What I hope to have suggested in the foregoing analysis is that the emerging global trading world of the early modern period involved both Indian and European protagonists who, for a time, were on a roughly equal footing as participants in a process of capital accumulation. This was compatible with a certain combination of indigenous political and economic traditions in both cases. It is unnecessary either to de-emphasize caste relations and the refractory nature of Indian polities or to trumpet the arrival of a ‘modernity’ with a uniquely European provenance in order to establish this. Capitalism, understood as the ramification of social relations of commodity production, is compatible with both Indian caste society and the European nation-state, and the reasons for the priority of large-scale industrialization in certain parts of Europe under the impetus of capitalist relations of production are not to be found in any gross civilizational differences between it and other parts of the world.

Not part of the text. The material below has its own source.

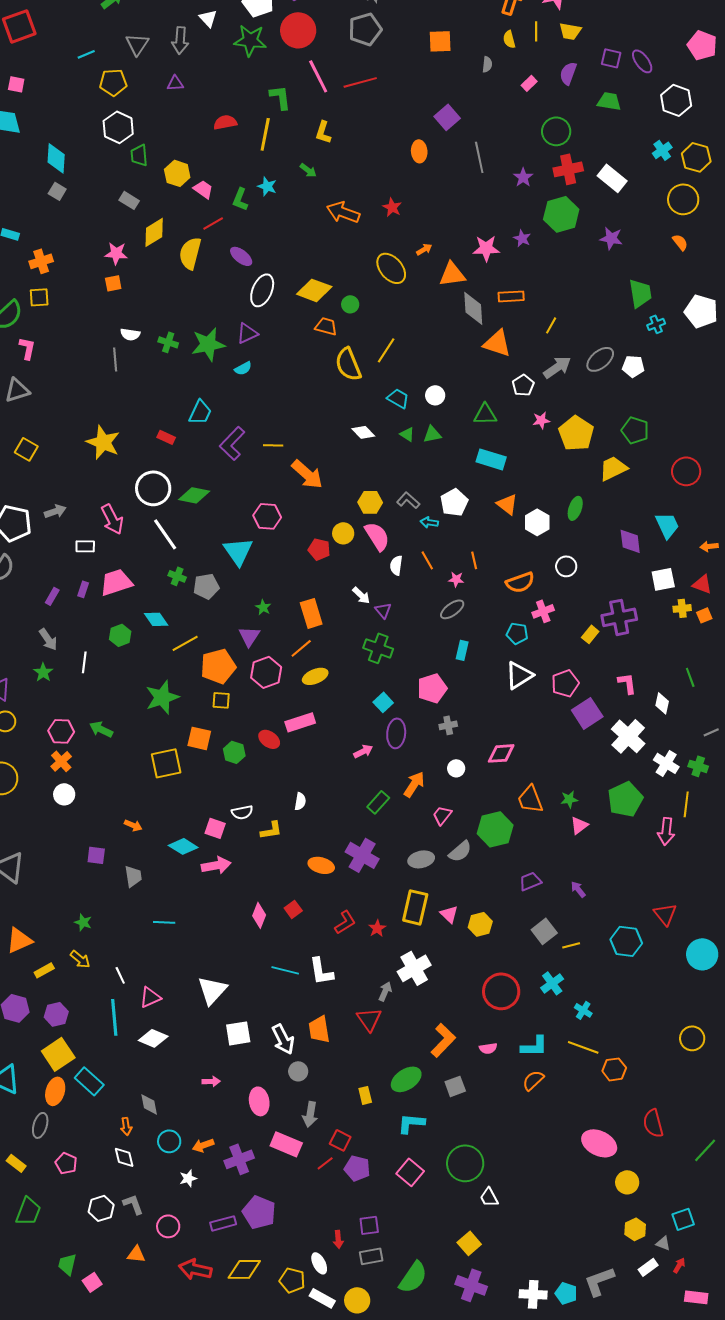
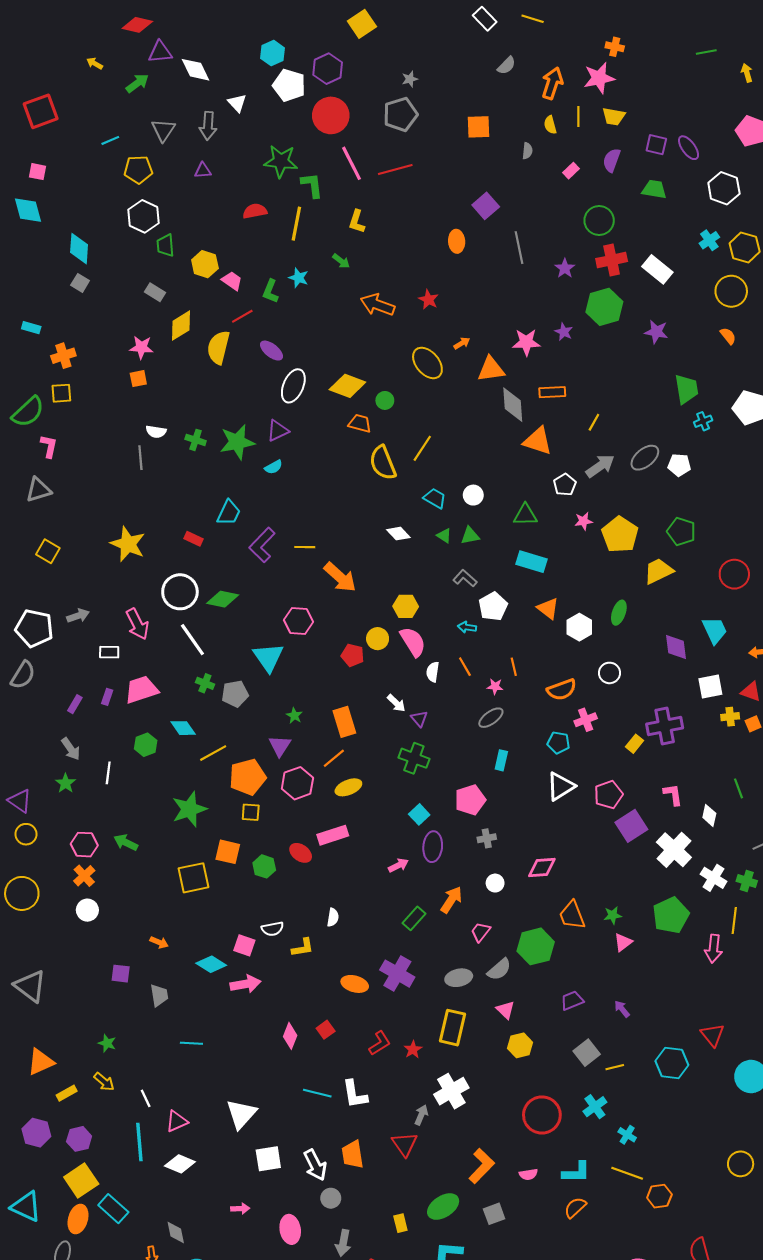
green star: (250, 40) -> (281, 161), moved
gray L-shape: (408, 500) -> (465, 578), moved
pink triangle: (449, 914) -> (505, 1010), moved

Nevertheless, such differences do exist and they inhere not only through material accumulations in given institutions but also in an enduring, though far from static, structure of ideas invested in institutional forms. In the contemporary political climate, where notions of culture and tradition so often serve the ends of repressive and authoritarian political programmes, there are doubtless good reasons for a historiography of multivalence, polysemy or ambivalence. Here, though, I have tried to argue that the questions of difference raised by the comparative historical sociology of institutions should not be prematurely foreclosed.